EXERCISE
Locate every line in the records that contains the word "Resgate" and copy each of those lines in full.

GIVEN INFORMATION

--

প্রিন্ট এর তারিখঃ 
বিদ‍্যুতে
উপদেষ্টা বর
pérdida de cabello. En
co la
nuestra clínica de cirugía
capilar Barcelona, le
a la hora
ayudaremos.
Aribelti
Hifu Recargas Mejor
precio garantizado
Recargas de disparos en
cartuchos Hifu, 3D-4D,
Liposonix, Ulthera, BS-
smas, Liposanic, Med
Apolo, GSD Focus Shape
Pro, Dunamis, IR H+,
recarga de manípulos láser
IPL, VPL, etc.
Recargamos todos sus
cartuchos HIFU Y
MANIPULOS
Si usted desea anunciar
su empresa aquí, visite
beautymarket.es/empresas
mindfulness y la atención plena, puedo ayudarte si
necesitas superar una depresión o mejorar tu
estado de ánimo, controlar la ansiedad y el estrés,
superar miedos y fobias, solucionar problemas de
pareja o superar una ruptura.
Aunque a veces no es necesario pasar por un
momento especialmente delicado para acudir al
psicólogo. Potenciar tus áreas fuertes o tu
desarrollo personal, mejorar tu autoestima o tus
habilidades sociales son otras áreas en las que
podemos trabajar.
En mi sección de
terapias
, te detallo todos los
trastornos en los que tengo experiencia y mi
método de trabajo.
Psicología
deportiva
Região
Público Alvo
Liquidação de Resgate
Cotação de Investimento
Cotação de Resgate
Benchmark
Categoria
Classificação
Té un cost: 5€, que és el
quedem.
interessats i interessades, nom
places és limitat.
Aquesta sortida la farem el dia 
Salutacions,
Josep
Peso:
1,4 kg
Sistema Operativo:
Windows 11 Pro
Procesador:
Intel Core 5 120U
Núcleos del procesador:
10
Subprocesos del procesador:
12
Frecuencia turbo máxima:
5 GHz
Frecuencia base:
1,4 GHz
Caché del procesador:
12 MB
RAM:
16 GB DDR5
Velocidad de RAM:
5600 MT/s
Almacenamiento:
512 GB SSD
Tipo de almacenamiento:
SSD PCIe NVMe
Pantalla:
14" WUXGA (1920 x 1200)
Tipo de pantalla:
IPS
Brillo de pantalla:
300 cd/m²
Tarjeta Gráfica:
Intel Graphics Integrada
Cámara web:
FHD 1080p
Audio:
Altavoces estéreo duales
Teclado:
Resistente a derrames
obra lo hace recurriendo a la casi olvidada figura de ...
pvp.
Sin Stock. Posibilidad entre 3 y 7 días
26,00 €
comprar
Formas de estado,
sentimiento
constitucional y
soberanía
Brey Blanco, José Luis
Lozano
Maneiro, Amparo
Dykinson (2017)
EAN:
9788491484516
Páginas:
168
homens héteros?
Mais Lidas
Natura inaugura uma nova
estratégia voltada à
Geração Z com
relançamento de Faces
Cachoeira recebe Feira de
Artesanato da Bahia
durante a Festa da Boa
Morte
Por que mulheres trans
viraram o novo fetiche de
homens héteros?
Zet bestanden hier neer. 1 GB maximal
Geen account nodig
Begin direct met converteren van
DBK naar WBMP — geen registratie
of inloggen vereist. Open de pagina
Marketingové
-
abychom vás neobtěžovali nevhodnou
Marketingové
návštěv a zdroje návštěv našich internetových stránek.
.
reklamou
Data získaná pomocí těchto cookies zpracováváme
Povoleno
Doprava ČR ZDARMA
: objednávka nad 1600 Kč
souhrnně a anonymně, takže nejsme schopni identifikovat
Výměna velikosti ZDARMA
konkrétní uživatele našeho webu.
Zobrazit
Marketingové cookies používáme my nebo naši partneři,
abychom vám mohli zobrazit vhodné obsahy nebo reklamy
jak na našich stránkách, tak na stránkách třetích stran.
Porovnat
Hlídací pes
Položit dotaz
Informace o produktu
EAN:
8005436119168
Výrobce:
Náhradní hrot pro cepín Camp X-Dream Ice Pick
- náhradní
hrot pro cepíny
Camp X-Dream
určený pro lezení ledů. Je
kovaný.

--

RESPONSE BOX
Liquidação de Resgate
Cotação de Resgate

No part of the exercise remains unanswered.